There are all sorts of technical requirements associated with a sheriff’s sale in Indiana.  Ind. Code § 32-29-7-3(c)-(h) outlines some of them, including the notice rules.  The county civil sheriff’s offices typically handle many of the requirements after the lender praecipes for a sale.  Although lenders and counsel should undertake reasonable efforts to monitor and assist the sheriff, the fact is that you’re at the mercy of the sheriff to ensure that certain procedures are followed.  Seemingly 99.9% of the time the sheriffs do their jobs and do them well. 

The challenge.  From time to time, borrowers will challenge the legitimacy of a sheriff’s sale.  Gee v. Green Tree Servicing, LLC, 2010 Ind. App. LEXIS 1904 (Ind. Ct. App. 2010) (click and save for .pdf) is one of those cases.  The borrower/mortgagor specifically attacked the validity of the notice given.  The issue was: 

Whether the sheriff’s sale was procedurally deficient because the sheriff posted notice of the sale not at the permanent county courthouse but at the county’s temporary court offices.

The irregularity.  About the time that the sheriff’s sale was to occur in Gee, repairs were ongoing at the Grant County courthouse.  Three of Grant County’s four courts had relocated to temporary courtrooms in another county office building.  A bulletin board was located next to the door to the temporary courtroom.  The employee of the county sheriff’s department, who was responsible for conducting sheriff’s sales and arranging for statutory notice of such sales, testified that, after the court moved, she began posting statutory notice on the bulletin board at the temporary courtroom rather than the bulletin board at the courthouse.  Indeed for a period of time notices were not published on the permanent courthouse bulletin board. 

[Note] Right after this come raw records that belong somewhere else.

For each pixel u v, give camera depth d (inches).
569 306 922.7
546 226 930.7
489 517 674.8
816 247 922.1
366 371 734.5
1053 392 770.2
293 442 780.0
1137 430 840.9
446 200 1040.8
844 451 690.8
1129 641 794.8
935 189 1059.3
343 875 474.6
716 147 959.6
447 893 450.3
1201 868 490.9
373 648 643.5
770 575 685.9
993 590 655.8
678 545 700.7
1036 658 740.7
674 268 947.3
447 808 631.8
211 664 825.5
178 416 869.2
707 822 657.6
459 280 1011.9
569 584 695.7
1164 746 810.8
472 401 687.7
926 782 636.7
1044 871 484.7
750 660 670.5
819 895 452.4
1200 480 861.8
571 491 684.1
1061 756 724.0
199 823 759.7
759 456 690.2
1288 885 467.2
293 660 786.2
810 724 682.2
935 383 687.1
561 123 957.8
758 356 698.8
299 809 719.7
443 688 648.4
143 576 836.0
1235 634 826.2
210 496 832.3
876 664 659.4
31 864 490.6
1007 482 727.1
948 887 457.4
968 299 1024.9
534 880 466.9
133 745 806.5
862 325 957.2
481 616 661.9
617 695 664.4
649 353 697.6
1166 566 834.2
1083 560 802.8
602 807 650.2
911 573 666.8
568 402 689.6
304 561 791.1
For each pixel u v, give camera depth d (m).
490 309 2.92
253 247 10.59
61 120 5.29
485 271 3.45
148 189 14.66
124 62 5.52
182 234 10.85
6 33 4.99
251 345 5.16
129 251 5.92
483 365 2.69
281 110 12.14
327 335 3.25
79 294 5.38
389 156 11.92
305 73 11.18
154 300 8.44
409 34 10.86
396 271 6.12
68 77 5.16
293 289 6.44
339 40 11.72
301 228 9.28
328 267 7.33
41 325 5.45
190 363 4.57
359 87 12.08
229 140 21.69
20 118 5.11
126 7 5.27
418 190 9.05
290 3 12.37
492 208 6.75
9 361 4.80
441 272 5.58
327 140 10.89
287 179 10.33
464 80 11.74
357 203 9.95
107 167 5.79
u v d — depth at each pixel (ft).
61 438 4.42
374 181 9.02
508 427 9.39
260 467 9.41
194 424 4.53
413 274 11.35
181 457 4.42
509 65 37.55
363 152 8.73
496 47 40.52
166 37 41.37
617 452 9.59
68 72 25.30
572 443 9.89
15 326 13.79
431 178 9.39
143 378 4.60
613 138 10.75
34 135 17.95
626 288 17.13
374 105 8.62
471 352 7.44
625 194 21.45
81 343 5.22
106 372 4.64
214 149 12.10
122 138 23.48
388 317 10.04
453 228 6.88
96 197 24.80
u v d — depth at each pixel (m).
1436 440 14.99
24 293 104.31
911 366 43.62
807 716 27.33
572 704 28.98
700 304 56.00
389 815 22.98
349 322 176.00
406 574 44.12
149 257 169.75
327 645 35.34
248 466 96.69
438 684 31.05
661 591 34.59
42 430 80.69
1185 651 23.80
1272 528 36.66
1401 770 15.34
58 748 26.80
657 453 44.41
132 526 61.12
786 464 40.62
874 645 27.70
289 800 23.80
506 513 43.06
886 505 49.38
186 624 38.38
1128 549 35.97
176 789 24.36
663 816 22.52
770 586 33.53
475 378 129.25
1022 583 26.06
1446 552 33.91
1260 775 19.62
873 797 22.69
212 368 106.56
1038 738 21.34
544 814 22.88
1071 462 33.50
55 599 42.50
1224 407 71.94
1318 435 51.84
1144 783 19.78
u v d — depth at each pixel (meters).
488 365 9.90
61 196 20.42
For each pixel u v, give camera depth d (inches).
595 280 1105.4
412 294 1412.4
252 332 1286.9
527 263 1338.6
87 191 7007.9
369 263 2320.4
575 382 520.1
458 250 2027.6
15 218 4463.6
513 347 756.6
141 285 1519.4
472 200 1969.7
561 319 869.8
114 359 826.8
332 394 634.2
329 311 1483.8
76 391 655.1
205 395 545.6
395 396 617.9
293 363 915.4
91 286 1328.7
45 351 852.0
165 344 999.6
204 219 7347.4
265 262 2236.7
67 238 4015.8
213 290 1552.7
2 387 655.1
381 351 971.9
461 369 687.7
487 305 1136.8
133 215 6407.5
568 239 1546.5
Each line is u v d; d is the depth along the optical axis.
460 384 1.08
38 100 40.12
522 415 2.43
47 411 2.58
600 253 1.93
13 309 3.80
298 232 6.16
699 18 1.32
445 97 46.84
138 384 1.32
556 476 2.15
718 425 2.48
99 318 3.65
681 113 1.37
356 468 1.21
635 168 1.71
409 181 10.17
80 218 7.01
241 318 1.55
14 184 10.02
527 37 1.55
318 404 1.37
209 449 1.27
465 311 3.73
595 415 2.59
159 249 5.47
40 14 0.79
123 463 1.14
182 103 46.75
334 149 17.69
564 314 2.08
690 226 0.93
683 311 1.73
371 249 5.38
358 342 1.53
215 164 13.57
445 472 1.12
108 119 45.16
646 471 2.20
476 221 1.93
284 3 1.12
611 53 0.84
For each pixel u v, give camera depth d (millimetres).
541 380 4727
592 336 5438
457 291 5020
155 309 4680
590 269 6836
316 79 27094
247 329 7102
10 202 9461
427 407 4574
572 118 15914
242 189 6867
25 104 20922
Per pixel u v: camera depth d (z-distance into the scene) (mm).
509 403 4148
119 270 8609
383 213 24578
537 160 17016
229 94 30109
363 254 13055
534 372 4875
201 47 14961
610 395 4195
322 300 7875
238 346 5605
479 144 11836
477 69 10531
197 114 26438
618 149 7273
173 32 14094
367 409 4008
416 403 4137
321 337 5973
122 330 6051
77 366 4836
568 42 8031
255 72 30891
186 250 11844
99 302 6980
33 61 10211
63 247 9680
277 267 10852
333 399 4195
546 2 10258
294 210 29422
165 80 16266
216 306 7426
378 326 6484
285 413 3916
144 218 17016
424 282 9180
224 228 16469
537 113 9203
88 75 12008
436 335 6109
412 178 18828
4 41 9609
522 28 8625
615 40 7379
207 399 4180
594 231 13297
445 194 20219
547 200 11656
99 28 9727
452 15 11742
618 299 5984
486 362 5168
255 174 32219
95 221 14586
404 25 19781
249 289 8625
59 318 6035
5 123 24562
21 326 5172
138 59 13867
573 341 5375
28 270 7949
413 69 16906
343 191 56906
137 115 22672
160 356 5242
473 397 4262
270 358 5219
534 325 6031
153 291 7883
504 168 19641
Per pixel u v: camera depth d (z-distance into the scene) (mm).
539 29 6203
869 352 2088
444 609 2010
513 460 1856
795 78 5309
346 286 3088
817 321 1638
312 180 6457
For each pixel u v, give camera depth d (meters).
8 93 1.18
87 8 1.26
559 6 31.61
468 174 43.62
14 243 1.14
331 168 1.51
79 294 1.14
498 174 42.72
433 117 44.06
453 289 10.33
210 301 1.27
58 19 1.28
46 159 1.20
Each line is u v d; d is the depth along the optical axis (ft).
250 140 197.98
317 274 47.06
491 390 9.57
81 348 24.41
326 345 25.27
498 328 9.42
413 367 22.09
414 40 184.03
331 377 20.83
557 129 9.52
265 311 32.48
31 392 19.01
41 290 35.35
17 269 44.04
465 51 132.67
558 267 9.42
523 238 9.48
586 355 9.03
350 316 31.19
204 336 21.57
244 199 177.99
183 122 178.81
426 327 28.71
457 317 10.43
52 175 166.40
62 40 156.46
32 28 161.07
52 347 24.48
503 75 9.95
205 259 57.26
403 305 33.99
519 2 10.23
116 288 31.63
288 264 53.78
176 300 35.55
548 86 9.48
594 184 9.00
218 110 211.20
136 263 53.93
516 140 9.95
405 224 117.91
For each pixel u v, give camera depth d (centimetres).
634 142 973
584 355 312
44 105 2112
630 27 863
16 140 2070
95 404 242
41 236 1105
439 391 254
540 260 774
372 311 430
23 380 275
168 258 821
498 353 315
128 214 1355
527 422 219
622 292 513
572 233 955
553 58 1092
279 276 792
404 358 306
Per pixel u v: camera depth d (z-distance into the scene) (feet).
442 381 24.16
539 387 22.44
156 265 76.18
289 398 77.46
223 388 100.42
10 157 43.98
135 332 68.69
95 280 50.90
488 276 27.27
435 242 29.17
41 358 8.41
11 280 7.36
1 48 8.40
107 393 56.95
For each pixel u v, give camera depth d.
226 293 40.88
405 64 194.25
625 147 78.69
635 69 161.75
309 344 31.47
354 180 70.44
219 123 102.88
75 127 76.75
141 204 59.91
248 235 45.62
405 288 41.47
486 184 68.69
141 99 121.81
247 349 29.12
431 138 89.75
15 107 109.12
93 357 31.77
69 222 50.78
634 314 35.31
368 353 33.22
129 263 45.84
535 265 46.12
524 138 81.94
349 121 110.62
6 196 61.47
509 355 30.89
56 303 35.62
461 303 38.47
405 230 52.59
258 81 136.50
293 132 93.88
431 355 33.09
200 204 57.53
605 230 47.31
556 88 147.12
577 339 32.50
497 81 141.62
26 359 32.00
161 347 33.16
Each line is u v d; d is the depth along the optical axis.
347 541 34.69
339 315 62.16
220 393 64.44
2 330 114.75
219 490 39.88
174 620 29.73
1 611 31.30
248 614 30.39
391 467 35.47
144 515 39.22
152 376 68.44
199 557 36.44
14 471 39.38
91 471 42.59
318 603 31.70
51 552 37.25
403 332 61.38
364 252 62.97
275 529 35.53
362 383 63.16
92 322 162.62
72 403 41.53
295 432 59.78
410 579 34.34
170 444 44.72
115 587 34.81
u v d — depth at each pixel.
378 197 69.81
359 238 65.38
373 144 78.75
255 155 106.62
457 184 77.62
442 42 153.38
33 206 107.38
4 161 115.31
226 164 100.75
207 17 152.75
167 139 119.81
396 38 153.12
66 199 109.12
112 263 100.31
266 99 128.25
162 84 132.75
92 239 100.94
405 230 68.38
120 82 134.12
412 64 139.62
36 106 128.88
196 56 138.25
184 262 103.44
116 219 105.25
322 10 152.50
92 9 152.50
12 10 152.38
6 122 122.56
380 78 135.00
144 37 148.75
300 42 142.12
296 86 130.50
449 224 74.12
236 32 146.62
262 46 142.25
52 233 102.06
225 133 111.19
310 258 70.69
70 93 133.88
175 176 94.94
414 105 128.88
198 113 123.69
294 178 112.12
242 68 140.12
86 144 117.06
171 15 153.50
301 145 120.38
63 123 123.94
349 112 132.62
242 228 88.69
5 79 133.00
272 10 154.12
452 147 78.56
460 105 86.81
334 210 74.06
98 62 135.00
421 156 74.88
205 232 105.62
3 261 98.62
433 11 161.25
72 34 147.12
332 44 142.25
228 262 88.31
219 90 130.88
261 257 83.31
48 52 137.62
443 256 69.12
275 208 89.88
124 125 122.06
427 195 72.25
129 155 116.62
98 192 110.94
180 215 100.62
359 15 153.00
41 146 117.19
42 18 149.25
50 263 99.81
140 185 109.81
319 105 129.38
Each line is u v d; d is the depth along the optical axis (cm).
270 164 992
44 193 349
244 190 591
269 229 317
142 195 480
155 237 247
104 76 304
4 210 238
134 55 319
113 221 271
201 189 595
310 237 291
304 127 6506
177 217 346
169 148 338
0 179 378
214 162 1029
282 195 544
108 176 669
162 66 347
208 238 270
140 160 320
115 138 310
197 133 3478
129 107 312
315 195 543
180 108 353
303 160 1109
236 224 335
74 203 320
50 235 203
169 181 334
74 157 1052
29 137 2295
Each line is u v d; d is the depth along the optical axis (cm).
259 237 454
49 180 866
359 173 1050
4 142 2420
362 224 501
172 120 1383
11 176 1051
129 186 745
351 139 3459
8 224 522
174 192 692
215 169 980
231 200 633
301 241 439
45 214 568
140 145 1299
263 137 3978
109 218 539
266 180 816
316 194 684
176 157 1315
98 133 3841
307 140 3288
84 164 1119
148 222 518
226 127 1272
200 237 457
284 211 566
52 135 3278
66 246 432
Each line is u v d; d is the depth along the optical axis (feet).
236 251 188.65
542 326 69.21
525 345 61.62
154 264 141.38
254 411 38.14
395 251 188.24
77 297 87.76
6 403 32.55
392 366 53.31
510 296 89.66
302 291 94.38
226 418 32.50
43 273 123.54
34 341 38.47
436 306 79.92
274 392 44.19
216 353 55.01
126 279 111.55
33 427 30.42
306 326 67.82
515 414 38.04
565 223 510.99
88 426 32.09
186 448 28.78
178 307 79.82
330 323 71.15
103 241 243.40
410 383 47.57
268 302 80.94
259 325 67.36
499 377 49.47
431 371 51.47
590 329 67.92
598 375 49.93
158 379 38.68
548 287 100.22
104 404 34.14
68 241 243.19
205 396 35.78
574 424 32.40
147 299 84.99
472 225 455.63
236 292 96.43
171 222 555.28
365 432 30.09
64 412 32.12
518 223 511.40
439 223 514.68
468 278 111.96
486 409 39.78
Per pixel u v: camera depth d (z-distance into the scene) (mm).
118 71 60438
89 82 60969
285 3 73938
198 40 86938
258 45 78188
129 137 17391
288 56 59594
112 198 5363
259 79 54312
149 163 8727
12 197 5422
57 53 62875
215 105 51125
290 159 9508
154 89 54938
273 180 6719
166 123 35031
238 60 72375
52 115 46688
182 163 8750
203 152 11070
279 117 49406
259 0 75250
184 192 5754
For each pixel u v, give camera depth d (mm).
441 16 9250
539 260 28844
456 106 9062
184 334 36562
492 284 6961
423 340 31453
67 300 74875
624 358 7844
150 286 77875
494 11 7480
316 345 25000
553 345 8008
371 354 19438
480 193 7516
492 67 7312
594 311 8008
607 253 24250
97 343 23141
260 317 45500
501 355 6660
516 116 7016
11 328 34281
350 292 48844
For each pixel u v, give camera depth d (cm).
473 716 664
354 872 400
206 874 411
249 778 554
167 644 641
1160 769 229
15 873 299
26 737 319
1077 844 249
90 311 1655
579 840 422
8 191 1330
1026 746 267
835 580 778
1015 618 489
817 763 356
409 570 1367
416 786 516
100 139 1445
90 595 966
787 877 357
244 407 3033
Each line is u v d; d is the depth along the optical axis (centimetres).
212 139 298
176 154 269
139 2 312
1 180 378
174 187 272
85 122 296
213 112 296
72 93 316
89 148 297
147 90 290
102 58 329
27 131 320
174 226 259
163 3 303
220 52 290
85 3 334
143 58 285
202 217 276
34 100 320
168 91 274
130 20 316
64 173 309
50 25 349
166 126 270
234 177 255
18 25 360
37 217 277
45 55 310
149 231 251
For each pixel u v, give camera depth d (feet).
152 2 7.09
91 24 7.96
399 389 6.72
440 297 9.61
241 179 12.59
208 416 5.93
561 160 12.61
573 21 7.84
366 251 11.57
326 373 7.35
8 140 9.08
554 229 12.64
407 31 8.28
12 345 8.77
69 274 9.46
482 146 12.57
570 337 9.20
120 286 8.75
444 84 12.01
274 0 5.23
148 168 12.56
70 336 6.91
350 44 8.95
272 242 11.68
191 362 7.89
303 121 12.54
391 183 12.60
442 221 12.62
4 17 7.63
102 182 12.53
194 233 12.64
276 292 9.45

The rule.  The controlling statute is Ind. Code § 32-29-7-3(e), which states:

The sheriff also shall post written or printed notices of the sale at the door of the courthouse of each county in which the real estate is located. 

The operative statutory language in Gee was “at the door of the courthouse.” 

What’s a courthouse?  The opinion tackled the question of what the word “courthouse” means.  Is it a particular building or is it any building housing trial courts?  Indiana statutes do not define the term.  The Court turned to Black’s Law Dictionary, which defined a courthouse as the “building where the judge or judges convene to adjudicate disputes and administer justice.”  Based on that definition, the Court concluded that the “plain meaning of the statute applies to the temporary courtrooms . . ..”  The Court of Appeals therefore affirmed the trial court’s holding that, under the circumstances, the sheriff substantially complied with Ind. Code § 32-29-7-3(e) and that the borrower’s motion to set aside the sale should be denied.  The sale was not “procedurally irregular.”

Cover the bases.  As a side note, the Court posed the question of whether the sheriff should have posted notice of the sale at both the temporary courtroom and the permanent courthouse.  Because the borrower did not officially raise that issue in her appeal, the Court did not address it.  But, it seems to be advisable for sheriffs to post notices at all functioning courthouses in the county.  Indeed, Grant County began to post notices at both locations due to the challenge in Gee.

Gee is a reminder that there are a number of hoops through which a lender and a civil sheriff’s office must jump in order to perfect a sheriff’s sale.  Gee also illustrates that the General Assembly has built into Indiana’s judicial/statutory mortgage foreclosure system several procedural protections for borrowers/mortgagors that, by design, cause the real estate repossession process to take time.